Based on the popular award-winning BBC documentary mini-series of the same name, Walking with Dinosaurs is the first animated feature film to emerge from what was a highly acclaimed show. 

The film begins with palaeontologist, Zack (Urban), who decides to travel into the Alaskan wilderness in search of the long-lost dinosaur fossils, along with his cynical teenage nephew, Ricky (Rowe) and his high-spirited niece, Jade (Rice). Once there, Ricky refuses to join in on the fun, and Zack and Jade wander off without him. Soon, Ricky is confronted by a bird named Alex (Leguizamo), whose story of courage and survival soon transports the film back in time to the Late Cretaceous era.

We soon meet Patchi (Long) – the smallest amongst his fellow Pachyrhinosauruses – who is forever in battle with his much tougher and older brother, Scowler (Stone). During migration, and the long haul across the Alaskan wilderness, the herd runs into path of the Gorgosaureses; after losing both of their parents, Scowler takes over as the leader of the pack. To further Patchi's anguish, Scowler soon takes Juniper (Sircar) as his bride; a female dinosaur from the neighbouring herd with whom Patchi has been in love with for as long as he can remember.

Placed at the back of the herd and living under his brother's egotistical rule, can Patchi come into his own, take over the herd and win back the love of his life?

Directed by Barry Cook and Neil Nightingale, Walking with Dinosaurs, is a very 'chatty' animated feature; from the voice-over narrative to the rambling coming from the dinosaurs that never seem to open their mouths, the picture is filled with an abundance of oddities and distractions.

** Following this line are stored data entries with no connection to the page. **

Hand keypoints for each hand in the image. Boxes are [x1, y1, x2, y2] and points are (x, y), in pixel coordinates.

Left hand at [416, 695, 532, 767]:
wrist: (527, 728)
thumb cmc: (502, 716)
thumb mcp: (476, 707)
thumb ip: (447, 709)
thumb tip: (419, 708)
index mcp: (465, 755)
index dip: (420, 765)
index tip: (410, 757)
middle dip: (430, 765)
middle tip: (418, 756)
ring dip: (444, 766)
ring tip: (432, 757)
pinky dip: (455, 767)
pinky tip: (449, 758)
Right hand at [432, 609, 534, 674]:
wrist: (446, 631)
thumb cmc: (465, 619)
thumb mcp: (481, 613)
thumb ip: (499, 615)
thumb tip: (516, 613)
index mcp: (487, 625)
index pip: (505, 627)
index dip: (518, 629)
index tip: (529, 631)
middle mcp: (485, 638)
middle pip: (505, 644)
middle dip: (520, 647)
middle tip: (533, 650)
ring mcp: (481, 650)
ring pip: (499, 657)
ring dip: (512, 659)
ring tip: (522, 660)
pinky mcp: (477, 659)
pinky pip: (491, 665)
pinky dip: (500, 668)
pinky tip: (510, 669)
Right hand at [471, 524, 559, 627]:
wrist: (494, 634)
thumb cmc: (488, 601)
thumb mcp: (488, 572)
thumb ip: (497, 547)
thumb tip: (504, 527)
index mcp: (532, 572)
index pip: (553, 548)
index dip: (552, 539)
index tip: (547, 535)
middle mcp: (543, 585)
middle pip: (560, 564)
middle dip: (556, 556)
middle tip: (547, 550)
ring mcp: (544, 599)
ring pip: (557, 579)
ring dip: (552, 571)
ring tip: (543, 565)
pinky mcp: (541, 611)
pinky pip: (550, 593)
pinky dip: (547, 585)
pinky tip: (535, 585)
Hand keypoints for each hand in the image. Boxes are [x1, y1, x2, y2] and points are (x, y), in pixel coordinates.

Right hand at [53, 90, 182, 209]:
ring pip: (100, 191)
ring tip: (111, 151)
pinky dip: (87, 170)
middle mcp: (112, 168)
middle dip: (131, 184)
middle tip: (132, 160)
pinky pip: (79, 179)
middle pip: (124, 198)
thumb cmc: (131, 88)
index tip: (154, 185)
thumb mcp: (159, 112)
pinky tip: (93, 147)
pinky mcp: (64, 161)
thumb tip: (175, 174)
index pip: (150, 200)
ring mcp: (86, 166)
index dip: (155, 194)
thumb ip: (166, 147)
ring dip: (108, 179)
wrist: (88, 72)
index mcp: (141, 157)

As the self-doubting Patchi, Long tries to infuse a lovable quality to his part, however, neither him nor Stone, as his older and reckless brother, are able to ignite any notable personality. Leguiziamo is equally as flat, although his excitable narration keeps you awake.

Finding itself in the abyss that is edutainment, Walking with Dinosaurs' 3D animation and the clever use of CGI is possibly the film's strongest aspect. Unfortunately, it's a little too cartoonish and reliant on adolescent humour does the original TV series a great dishonour.